Gun-toting Teddy Bear

Central Eastside Industrial Park. Train tracks cut through a busy intersection at SE 8th and SE Division. Usually I am able to avoid long waits, but not this time. A train loaded down with diverse industrial payloads sliced through the area, cutting off my field of vision. So I sat back and took in the view. A few engines. Several cars full of telephone polls, finished lumber, and closed cars which hid their contents, if not their uninvited artwork.

Graffiti is ubiquitous in industrial areas and on rail cars. I doubt anyone seriously attempts to combat it anymore. Some of the images are quite creative and impressive. They rushed past on their way northward. I saw each of them, but paid little heed, although I did snap a few photos to pass the time.
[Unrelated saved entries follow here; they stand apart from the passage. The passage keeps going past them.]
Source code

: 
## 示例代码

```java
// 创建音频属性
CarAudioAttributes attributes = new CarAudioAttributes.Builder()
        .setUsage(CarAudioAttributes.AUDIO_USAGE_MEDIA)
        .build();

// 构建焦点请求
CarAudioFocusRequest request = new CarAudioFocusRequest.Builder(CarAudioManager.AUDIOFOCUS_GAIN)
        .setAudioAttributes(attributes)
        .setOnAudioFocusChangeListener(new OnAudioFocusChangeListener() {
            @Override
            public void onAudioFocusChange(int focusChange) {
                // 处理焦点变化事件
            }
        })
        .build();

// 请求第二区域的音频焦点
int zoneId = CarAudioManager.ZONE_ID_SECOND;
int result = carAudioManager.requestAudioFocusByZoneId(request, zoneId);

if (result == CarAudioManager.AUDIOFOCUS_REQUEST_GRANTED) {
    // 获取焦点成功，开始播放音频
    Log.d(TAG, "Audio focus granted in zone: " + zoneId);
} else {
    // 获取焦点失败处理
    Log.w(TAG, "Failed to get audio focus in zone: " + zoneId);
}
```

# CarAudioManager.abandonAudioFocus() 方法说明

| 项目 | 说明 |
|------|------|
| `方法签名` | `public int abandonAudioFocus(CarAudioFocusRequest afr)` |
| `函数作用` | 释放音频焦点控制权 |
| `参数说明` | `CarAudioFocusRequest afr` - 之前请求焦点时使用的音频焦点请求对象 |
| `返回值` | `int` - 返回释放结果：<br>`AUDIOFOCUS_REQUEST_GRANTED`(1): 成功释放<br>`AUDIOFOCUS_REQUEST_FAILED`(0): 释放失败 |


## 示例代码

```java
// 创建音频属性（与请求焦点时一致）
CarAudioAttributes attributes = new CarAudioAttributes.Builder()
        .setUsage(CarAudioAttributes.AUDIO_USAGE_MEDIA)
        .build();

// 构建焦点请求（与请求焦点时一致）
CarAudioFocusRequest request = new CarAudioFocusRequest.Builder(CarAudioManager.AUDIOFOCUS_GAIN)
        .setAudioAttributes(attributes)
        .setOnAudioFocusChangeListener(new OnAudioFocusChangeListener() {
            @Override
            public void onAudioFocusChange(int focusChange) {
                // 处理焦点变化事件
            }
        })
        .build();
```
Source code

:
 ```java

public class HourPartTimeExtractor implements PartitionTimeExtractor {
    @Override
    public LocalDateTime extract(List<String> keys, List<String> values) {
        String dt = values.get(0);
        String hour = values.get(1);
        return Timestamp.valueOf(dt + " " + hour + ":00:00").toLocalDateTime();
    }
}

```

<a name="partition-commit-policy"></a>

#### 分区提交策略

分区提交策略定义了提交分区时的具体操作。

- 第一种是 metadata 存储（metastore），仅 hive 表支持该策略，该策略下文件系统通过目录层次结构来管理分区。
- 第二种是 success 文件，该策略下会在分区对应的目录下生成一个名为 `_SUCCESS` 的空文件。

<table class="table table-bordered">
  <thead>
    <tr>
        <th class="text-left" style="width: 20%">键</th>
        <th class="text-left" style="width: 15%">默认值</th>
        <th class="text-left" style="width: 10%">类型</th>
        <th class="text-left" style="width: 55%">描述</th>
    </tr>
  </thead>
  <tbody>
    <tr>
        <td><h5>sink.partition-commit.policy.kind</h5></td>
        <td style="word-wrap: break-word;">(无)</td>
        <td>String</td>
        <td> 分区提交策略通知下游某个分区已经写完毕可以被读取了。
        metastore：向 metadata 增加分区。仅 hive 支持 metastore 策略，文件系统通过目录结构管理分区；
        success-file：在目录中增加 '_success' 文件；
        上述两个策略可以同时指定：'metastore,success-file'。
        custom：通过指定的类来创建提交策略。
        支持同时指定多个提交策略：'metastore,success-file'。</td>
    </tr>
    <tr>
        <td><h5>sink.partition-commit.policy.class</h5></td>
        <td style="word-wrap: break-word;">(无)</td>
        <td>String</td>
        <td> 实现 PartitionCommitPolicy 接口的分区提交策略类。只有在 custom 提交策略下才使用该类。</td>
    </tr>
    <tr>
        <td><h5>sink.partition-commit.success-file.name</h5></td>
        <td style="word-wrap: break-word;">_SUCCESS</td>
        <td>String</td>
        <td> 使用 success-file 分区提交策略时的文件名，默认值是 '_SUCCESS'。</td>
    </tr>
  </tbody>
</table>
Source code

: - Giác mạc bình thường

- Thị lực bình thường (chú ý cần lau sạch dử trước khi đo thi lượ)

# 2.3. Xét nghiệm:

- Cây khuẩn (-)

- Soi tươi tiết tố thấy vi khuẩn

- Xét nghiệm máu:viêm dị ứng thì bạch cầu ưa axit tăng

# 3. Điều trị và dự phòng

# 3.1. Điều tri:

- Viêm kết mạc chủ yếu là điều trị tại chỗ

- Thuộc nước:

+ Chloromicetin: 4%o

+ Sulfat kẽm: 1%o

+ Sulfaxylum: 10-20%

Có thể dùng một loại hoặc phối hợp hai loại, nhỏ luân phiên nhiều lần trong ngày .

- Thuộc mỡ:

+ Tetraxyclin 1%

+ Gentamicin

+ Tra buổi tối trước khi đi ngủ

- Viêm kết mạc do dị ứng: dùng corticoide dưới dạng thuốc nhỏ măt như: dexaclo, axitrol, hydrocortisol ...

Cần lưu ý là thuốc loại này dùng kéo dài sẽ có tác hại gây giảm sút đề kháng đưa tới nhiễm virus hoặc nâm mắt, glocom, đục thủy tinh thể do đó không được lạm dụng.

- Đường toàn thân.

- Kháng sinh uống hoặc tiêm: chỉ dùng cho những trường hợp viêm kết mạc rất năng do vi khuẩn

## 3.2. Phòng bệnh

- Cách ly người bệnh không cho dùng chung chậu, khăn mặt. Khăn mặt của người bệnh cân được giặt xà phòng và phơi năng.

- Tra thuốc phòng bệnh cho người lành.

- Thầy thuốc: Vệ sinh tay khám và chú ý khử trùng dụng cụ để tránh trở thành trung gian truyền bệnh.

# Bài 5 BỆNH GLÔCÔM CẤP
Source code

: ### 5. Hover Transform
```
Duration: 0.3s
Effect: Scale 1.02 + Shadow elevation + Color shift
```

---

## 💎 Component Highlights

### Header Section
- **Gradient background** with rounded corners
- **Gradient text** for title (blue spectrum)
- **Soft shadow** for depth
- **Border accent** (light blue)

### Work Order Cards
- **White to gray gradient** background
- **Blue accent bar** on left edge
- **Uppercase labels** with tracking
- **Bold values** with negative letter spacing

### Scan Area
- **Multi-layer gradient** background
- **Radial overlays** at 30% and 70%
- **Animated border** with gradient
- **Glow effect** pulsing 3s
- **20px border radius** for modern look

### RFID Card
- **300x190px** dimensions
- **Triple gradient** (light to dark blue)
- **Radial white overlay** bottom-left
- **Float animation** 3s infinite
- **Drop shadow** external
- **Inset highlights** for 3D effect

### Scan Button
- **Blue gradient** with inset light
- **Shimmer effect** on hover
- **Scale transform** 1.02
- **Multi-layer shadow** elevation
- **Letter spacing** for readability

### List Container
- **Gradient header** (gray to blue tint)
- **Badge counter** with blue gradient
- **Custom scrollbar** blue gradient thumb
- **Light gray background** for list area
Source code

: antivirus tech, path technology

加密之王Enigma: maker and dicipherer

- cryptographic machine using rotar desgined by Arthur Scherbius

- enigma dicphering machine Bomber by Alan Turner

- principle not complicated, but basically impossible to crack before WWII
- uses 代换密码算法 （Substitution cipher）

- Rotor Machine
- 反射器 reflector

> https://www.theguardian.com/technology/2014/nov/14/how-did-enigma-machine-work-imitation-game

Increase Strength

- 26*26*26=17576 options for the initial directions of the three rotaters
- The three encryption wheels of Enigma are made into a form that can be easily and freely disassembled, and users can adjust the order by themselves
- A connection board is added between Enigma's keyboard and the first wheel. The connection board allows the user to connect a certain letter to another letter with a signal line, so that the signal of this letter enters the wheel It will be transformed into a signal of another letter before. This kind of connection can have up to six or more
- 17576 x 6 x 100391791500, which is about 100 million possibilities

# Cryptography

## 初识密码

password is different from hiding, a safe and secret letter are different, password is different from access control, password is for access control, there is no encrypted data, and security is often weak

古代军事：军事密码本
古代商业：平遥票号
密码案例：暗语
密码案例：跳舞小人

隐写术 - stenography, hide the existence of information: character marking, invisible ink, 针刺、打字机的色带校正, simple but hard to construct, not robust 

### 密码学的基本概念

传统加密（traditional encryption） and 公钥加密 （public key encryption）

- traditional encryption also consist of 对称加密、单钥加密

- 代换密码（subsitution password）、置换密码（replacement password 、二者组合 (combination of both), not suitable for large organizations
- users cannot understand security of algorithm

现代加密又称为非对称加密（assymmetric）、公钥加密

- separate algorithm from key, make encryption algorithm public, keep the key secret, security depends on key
When the train passed, I continued my route, putting the experience out of my mind. Until I got home.


For some reason, the depiction of an angry teddy bear wielding a nasty looking gun is unsettling. Most train graffiti is abstract or obscure, using gang semiotics. Not so, this image. It makes its point rather clearly.

Just like the gang shooting in North Portland last week.

Although KPTV reports the Portland Police Bureau statistic that as of March 28, 2013 there have been only 13 gang shootings so far this year, last year saw a record 118. And summer is not too far away, which typically causes an uptick in gang activity.

So, a furry grumpy bear wielding a weapon through the heart of gang-affiliated territory takes on new meaning. It’s not simply the expression of a rebel artist; it’s a symptom of something far more ominous plying its trade on the hearts of impressionable young people with no positive direction in life.

It reminds me why I embrace my pastor’s vision to rescue young people from the world and disciple all. I will trade in comfortable living for life-changing meaning without hesitation, understanding that there are thousands of children and youth who need a positive role model, better influences, and most importantly, a relationship with Jesus Christ whose resurrection we celebrate today and throughout the 50 day season Easter, culminating on Pentecost Sunday.

The power of the resurrection overcomes the power of a bullet, the fear of reprisals, the cowering from violence which could explode in broad daylight in a seemingly safe area, as it did last week in Cully Neighborhood. So, I pray for that neighborhood and its people, as well as the entire city. And I seek to live out the joy of Christ as a contributing member of this community as I do life with others throughout the city, but especially within my small neighborhood in the margins of Portland life.

What about you? How are you intentionally doing life in your neighborhood?